Last week a unique and unknown algorithm placed orders, to cancel them immediately, on US financial markets.
Nothing strange so far. L'hft (“high frequency trading”, also known as “algorithm trading” or high-frequency trading) is not an unknown phenomenon.
It allows you to make money stellar profits replicating thousands of operations in the stock market, operations so lightning-fast as to determine the market trend without however exposing the trader to significant risks, since a single order is opened and closed within a few hundredths or even thousandths of a second. But most of the time the positions are not even actually opened.
Algofinance has become such a disruptive phenomenon as to involve a majority share of financial transactions. Therefore, various market analysis companies specialized in monitoring the financial impact of the hft were born.
One of these, the Nanex, founded twelve years ago by Eric Hunsader, has denounced the "sighting" of a comet-algorithm that last week he would have opened and closed thousands of transactions of twenty-five milliseconds each, for 4% of the entire trading volume on approximately 500 securities.
However, it is a real financial comet, since at 10.30 on Friday 5 October all traces of the algorithm were lost, not re-sighted after the reopening of the markets on Monday.

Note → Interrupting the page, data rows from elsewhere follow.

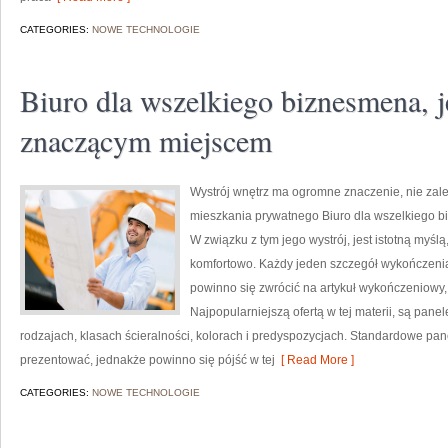
CATEGORIES:
NOWE TECHNOLOGIE
Biuro dla wszelkiego biznesmena, j
znaczącym miejscem
Wystrój wnętrz ma ogromne znaczenie, nie zale
mieszkania prywatnego Biuro dla wszelkiego b
W związku z tym jego wystrój, jest istotną myśl
komfortowo. Każdy jeden szczegół wykończenia
powinno się zwrócić na artykuł wykończeniowy, 
Najpopularniejszą ofertą w tej materii, są pane
rodzajach, klasach ścieralności, kolorach i predyspozycjach. Standardowe pane
prezentować, jednakże powinno się pójść w tej
[ Read More ]
CATEGORIES:
NOWE TECHNOLOGIE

The event "says a lot about how one person can have such a disproportionate impact on the market," said Hunsader, CEO of Nanex, referring to the fact that there would have been no simultaneous operation by many operators. Indeed, Nanex's radar "hooked" on the algorithm's signal, determining a single location within the Nasdaq headquarters in Times Square.
The flow of transactions has become so intense that a substantial part of the bandwidth on which orders circulate is "occupied" by algotrading, and only the algorithm observed by Nanex would have "sequestered" about 10% of the space each day available to operators.
The hft is increasingly unpopular, and although it is a legal phenomenon, it is perceived as a pure speculative technique. But as in the banking sector, regulation is struggling to implement certain and stringent rules.
In the case of algofinance, however, political attention begins to converge on the need to put the brakes on the technology: a US Senate commission began an investigation at the end of September, but the legislative response to the hft is far from the be born.